А с другой стороны, разве это не благодать: когда ты хоть на немного от страха освобождаешься? Хоть на немного?
— У вас, мирских, зачастую бытует очень упрощённое видение монашества. Вы на нас смотрите, вроде как на уже ангелов или же неких мертвецов. И поведения от нас ждёте соответствующего. — Отец Мемнон ходил по келье слегка сутулясь, низкий, выбеленный прямо по бетону потолок не позволял ему развернуться во весь его немалый рост. На самодельном дощатом столике около ещё шипящего электрического чайника появилась тарелка с сухариками, баночка с кусковым сахаром и две эмалированные кружки. Я рассматривал стены сплошь закрытые книгами, тесно стоящими на таких же самодельных толстенных полках. Это была сыроватая, без окон, проходная комната, приспособленная для приёмов посетителей. За спиной хозяина темнела плотно закрытая дверь, за которою никто и никогда из чужих не входил.
— Ну, чем Бог благословил! — отец Мемнон нараспев прочитал молитовку, широко и тщательно перекрестил стол. Мы сели напротив друг друга.
— А, между прочим, мы, монахи, всё равно ещё люди. Земные, в чём-то грешные, в чём-то нераскаянные. И сердце прихватывает, и поясницу ломит. Хотя и несём свои обеты, постимся, стараемся молиться побольше вас, мирян, но чтобы вот так, — разом после пострига стать бесстрастными и умудрёнными, — этого не получается. Постриг — дело великое. И, как событие, совершенно не земное. Когда он совершается, вокруг аж воздух от присутствия духов густым становится. Кто хоть раз при этом был, тот понимает.
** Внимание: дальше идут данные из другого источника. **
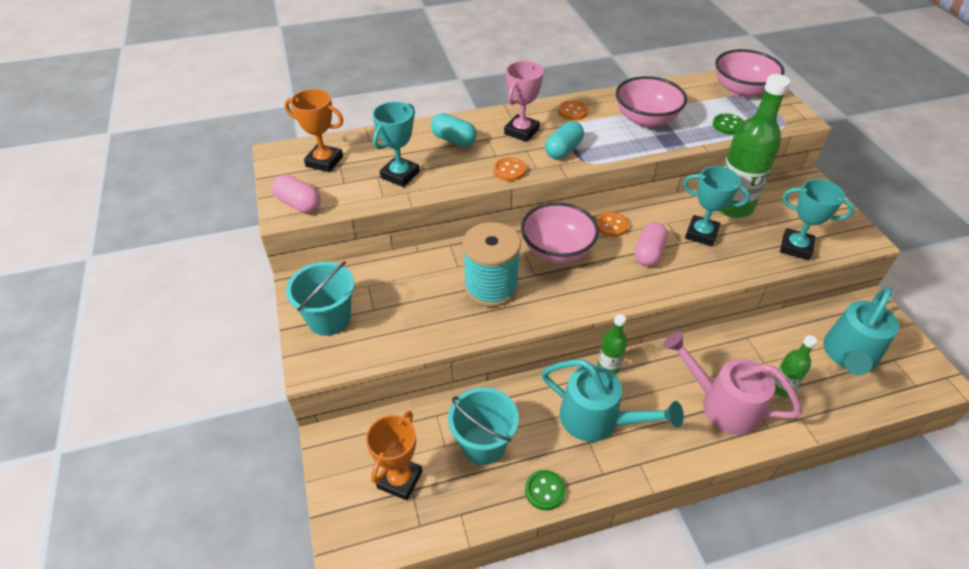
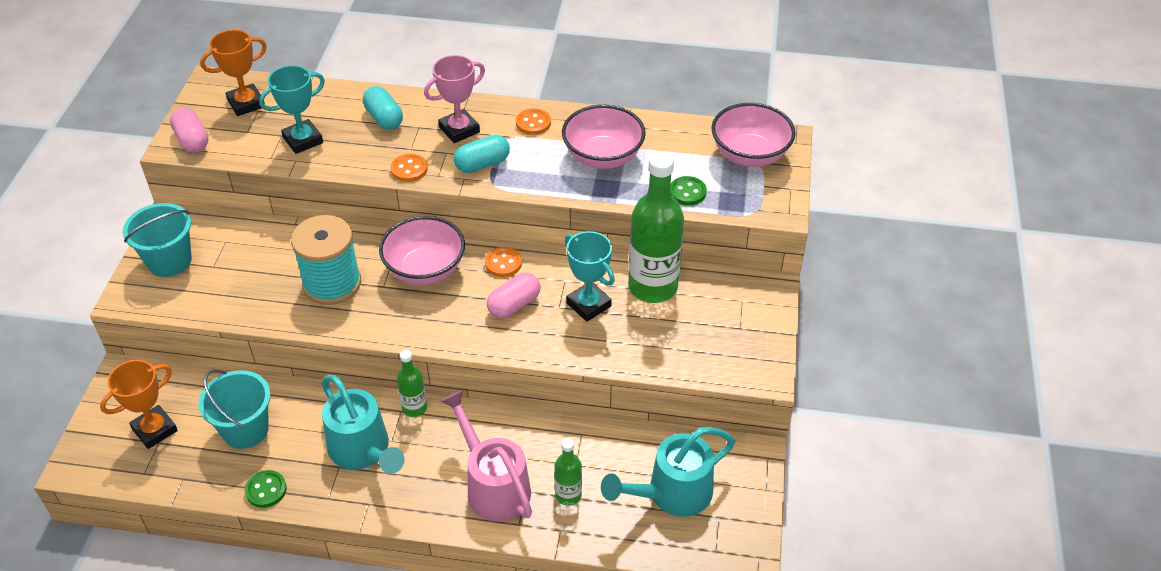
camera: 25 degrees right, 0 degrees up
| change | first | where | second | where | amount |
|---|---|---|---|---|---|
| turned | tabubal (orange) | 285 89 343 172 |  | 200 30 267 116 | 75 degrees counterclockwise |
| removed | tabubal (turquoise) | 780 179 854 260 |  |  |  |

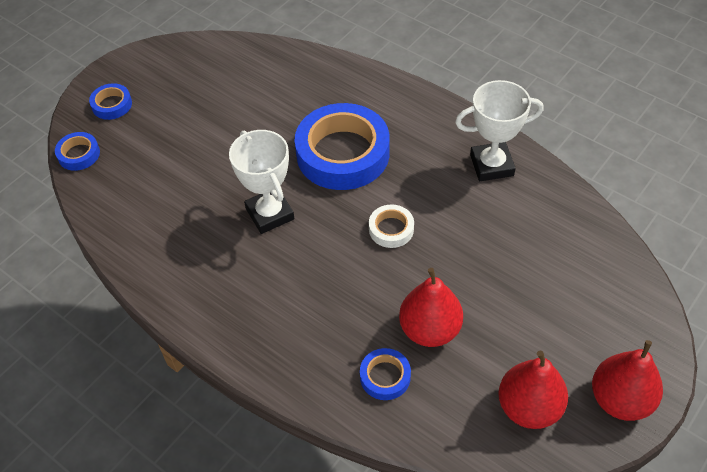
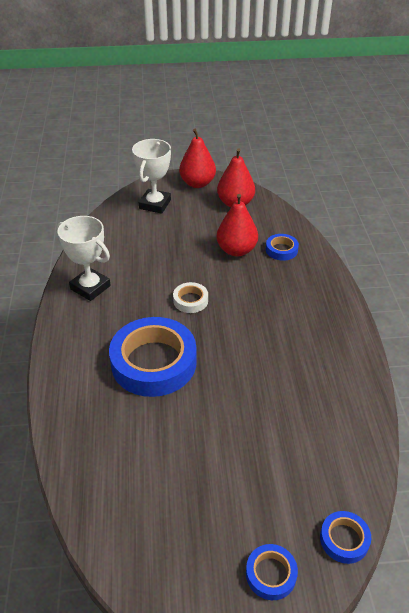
camera: 135 degrees left, 10 degrees down
| change | first | where | second | where | amount |
|---|---|---|---|---|---|
| moved | tabubal (white) | 229 130 295 234 |  | 132 139 171 214 |  |

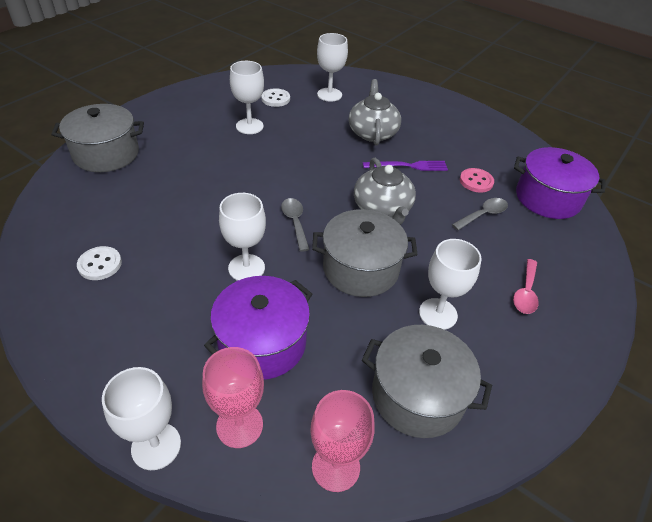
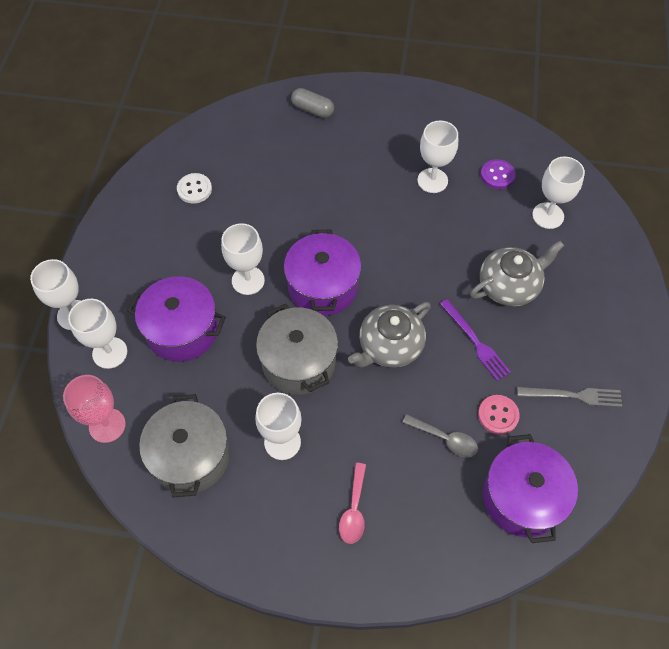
camera: 65 degrees right, 15 degrees up
| change | first | where | second | where | amount |
|---|---|---|---|---|---|
| recoloured | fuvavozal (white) | 261 88 290 107 | fuvavozal (purple) | 481 159 516 189 |  |
| replaced | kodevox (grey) | 51 104 144 172 | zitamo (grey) | 291 88 334 118 |  |
| replaced | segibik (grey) | 281 198 310 252 | kodevox (purple) | 284 230 361 316 |  |
| turned | segibik (pink) | 513 259 539 314 |  | 339 463 366 544 | 75 degrees counterclockwise |
| recoloured | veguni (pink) | 202 347 264 448 | veguni (white) | 68 299 127 369 |  |
| added |  |  | zuzitok (grey) | 517 387 622 407 |  |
Но для спасения души это не итог, не вход в рай с гарантией, а только переход на новый, как сейчас говорится, уровень. Первый год монашества бывает радостен: и старые грехи отброшены, и благодать особо щедро изливается. Всё легко даётся — и молитва, и пост, и труд. А затем начинается то, что собственно и называется подвигом. Но, опять же, это не тот подвиг, когда с одной гранатой на два танка бросаешься. Всё трудом, старанием и терпением по крохам собирается. Копится ото дня на день. Тут вообще нельзя говорить о каком-либо определённом сроке или конкретной черте, заступив которую, вдруг становишься совершенным. Надо просто и постоянно помнить, вернее даже понуждать себя помнить: на всё воля Божия. На всё. Вот только при этом и пойдут правильные вопросы, на которые вполне возможны и правильные ответы. Например, почему ты родился в это время, в этом месте и от этих родителей? Почему серый или белый? И почему ты познакомился с Петром Петровичем, но так и не узнал Марию Тимофеевну? И так далее. А из всех этих должен вырасти самый главный вопрос: в чём о тебе заключается промысел Божий? Именно о тебе. То есть, — для чего ты вообще родился? И тут для ответа необходимо полное доверие к своему Творцу. Полное. Тогда и будет в жизни поменьше путаницы, излишнего самомнения, пусть даже в виде ложной смиренности. Знаешь ведь, в чём истинное понимание смирения в христианстве? — В осознании самого себя на своём месте. На своём, от рождения тебе только предназначенном. Кем бы ты ни был: царь, царевич, король, королевич, сапожник, портной… Или вот монах.